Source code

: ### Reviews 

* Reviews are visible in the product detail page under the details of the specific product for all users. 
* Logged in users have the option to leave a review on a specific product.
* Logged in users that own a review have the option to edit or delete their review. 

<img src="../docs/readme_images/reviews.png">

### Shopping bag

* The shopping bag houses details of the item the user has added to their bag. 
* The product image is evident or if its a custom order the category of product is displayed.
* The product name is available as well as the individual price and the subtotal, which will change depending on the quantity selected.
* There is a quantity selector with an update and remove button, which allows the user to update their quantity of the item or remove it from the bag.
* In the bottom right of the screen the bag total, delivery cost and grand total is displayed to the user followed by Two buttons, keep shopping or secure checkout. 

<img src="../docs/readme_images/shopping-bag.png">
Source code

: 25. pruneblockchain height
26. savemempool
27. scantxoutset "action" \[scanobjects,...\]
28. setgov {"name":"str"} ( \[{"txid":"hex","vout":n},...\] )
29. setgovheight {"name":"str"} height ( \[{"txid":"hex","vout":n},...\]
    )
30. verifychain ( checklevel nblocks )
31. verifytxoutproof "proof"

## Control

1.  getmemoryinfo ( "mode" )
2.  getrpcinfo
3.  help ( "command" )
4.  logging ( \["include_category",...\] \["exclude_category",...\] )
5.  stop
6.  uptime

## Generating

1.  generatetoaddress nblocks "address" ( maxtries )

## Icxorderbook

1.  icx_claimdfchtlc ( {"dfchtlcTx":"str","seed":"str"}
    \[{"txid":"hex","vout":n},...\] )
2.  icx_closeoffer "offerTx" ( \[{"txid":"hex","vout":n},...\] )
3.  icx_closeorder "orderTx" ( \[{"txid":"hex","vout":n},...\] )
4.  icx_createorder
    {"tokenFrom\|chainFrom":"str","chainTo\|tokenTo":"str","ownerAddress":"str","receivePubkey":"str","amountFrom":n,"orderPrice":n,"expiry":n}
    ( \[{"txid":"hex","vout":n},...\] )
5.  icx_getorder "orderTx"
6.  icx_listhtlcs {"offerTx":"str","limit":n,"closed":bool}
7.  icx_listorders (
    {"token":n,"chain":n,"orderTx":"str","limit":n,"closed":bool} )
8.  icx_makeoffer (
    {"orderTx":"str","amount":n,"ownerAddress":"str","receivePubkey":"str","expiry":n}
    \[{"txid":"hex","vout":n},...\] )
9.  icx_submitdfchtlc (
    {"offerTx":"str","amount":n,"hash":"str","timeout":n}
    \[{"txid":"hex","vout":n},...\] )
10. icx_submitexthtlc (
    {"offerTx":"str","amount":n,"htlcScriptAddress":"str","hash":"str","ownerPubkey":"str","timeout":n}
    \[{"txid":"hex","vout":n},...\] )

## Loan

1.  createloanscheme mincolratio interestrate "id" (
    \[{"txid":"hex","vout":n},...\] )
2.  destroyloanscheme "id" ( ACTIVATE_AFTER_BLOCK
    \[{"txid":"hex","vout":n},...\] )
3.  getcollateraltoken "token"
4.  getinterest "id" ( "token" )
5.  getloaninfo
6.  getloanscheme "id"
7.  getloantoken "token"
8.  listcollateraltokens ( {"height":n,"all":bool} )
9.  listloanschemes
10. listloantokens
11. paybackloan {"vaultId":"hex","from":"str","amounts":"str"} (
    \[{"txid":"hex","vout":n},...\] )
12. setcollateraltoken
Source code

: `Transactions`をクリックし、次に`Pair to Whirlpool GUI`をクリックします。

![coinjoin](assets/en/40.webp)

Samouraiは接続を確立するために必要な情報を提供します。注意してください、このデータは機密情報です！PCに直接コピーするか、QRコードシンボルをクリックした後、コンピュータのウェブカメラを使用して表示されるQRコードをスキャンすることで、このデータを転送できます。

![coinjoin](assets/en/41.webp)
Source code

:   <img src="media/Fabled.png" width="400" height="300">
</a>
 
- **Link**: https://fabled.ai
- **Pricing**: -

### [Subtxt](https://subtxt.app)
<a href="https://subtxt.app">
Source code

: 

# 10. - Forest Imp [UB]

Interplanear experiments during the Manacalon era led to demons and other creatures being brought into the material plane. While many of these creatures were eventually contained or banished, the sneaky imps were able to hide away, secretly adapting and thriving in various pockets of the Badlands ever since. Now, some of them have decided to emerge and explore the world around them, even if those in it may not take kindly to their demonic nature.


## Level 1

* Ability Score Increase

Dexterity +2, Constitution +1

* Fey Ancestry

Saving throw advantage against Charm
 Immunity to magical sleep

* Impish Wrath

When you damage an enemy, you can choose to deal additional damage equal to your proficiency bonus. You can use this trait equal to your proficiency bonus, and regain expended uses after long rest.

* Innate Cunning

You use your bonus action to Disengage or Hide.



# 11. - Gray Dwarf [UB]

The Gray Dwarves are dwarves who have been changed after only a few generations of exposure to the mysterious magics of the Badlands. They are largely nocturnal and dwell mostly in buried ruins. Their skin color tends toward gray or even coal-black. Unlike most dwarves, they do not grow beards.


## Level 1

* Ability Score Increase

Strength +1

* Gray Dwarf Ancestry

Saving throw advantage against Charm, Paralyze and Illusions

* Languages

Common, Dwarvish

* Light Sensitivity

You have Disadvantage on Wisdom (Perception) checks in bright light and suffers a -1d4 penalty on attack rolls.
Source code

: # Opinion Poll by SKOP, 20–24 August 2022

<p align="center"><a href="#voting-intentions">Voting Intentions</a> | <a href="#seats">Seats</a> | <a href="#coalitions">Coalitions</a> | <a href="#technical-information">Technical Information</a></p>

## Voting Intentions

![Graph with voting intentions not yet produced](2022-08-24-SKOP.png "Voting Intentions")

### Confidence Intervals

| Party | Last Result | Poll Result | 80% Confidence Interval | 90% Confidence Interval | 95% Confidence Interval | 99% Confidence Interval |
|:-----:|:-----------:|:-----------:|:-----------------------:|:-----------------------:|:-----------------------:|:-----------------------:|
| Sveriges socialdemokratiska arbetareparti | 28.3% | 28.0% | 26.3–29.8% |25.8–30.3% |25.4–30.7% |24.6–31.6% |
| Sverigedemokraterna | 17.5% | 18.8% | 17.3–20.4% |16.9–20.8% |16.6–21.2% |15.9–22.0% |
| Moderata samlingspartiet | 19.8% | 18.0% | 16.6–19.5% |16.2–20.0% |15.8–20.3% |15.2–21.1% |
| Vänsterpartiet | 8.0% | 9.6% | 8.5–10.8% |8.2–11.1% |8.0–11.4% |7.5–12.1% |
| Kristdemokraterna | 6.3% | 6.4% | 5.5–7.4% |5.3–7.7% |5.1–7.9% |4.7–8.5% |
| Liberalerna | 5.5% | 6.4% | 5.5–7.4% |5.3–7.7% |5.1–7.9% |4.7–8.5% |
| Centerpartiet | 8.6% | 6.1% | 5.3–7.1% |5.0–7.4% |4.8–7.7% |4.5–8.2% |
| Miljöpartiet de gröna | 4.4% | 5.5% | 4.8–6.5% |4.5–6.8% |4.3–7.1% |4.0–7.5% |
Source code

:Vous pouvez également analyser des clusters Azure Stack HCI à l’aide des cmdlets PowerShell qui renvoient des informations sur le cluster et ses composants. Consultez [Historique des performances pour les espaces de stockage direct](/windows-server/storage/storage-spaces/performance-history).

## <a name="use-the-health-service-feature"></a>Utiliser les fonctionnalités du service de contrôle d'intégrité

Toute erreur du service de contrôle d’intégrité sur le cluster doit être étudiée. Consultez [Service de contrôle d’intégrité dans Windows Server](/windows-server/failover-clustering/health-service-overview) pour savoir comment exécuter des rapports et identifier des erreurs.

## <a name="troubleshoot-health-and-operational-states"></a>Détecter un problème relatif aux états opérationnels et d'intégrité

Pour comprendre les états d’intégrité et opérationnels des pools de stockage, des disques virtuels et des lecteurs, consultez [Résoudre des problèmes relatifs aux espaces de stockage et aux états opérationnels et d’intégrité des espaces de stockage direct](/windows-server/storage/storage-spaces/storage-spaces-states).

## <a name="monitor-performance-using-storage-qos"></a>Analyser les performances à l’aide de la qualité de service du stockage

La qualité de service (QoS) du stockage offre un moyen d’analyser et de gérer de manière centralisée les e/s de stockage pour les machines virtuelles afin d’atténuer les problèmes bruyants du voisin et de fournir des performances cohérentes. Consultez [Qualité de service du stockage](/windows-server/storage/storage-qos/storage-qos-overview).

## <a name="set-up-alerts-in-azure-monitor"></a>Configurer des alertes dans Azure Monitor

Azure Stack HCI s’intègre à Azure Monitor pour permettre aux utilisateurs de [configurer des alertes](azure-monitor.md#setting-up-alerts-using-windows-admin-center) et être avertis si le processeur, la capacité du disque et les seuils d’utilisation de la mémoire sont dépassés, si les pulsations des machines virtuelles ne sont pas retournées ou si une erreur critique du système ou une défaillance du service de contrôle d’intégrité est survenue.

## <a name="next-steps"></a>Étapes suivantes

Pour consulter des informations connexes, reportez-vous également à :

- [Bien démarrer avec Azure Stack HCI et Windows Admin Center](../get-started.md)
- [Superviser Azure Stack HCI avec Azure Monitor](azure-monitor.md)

★ ★ ★ ★

#### [Exercise description]
Nothing but the exact lines from the start of the material through the line holding "to their bag.", both included, belongs in the answer.

#### [Response box]
Source code

: ### Reviews 

* Reviews are visible in the product detail page under the details of the specific product for all users. 
* Logged in users have the option to leave a review on a specific product.
* Logged in users that own a review have the option to edit or delete their review. 

<img src="../docs/readme_images/reviews.png">

### Shopping bag

* The shopping bag houses details of the item the user has added to their bag. 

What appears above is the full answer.